Mature distribution grids like those in Europe and North America were designed for power to flow in one direction only. With power flowing in both directions, grids face challenges in two key areas.

Two-Way Energy Flows Create Complexity

The first challenge is keeping the voltage along the distribution lines within allowable limits. This issue arises because the presence of distributed generation sources can increase the voltage on the line at the point where they're connected. As the intensity of sunlight falling onto a solar panel array changes throughout the day and drops altogether at night, the voltage at the point of connection to the grid can change frequently. If the voltage exceeds its limits, the devices we use in our homes, such as TVs, can be damaged.

The second challenge is ensuring that the protection devices that disconnect portions of the distribution grid during faults, such as short circuits, continue to perform effectively. Devices that open circuit breakers most often have intelligence built into them that assumes power is flowing in one direction. When short circuits occur, distribution circuit breakers have traditionally counted on the fact that the amount of current flowing through the wire into the short circuit will greatly increase. The intelligence used to determine when to open the circuit breaker relies on this sudden increase in current to trigger the breaker opening, thus disconnecting the faulted distribution line from the energy source at the substation.

When a fault happens in a distribution system with distributed generation sources, however, ensuring that a faulted distribution line is fully de-energized becomes much more complicated. Solar arrays do not have the same characteristic of greatly increasing their current output when downstream lines suffer short circuits, and they may therefore not be able to produce enough current to trigger a traditional circuit breaker to open. In such a situation, the short circuit could be continually fed by the solar generator, presenting a problem to people and repair personnel in the area.

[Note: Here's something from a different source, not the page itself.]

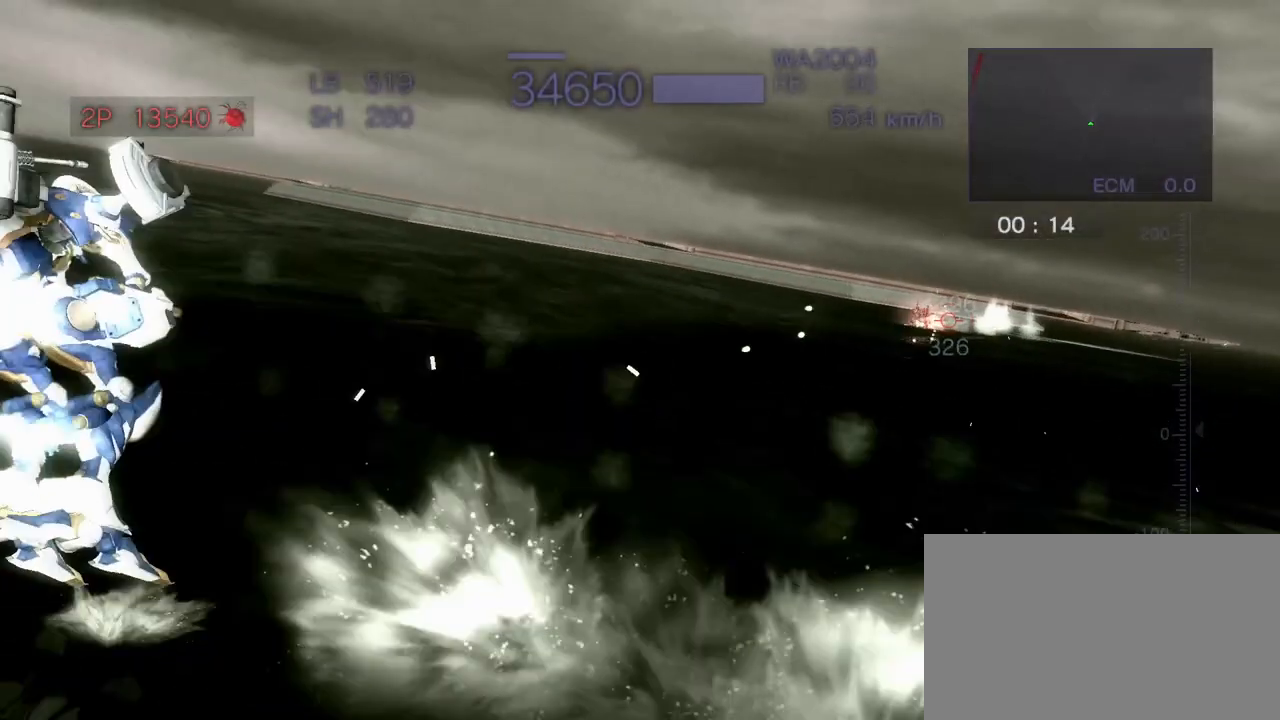
{"dt_ms": 500, "buttons": ["CROSS", "CIRCLE", "SQUARE", "R2"], "left_stick": "right", "events": [[367, "left_stick", "right"], [433, "SQUARE", "down"]]}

Smarter protection and controls are readily available to overcome both of these challenges. As distributed generation grows, the existing protection and controls in distribution systems will need to be replaced with this smarter technology.

The Future of the Grid Requires Modernization

Renewable sources of power have grown at double-digit rates for more than a decade, and will likely continue to do so. This creates new needs for flexibility to balance the grid. In the future, these needs will be met in part by more small-scale electrical systems that consist of renewables like solar PV, batteries, and perhaps EVs.

The role of the grid therefore shifts; at the transmission level, it will go from delivering bulk power over long distances to increasingly seeking to balance supply and demand with these variable resources over broader and broader areas.

At the distribution level, the grid becomes omnidirectional, not only sending power from the substation to consumers, but also allowing power to flow in the opposite direction. The future grid will even enable local transactions between members of the distribution grid.

The grid's infrastructure will need to evolve to accommodate these changes. Smarter controls at the transmission level will be important to manage the increasing complexity of energy balancing, and the interactions with evolving market structures. At the distribution level, the controls and protection that keep grids safe will need to be modernized to account for the new energy flow patterns that distributed energy resources present.

“The coordinated development of renewables and smart transmission and distribution grids is an essential ingredient for achieving a cost-effective, low carbon energy mix,” Vera Silva, Chief Technology Officer for Grid Solutions at GE Power.

New market structures that enable transactions between peers will emerge from both established players and new entrepreneurs. New technologies such as storage and electric vehicles will further accelerate this transformation, helping renewables overcome their primary disadvantage of not being controllable. As conventional generation moves from being front and center to an ensemble player in the evolving energy mix, the power play will be for all stakeholders to accept change and implement new processes now for a better tomorrow.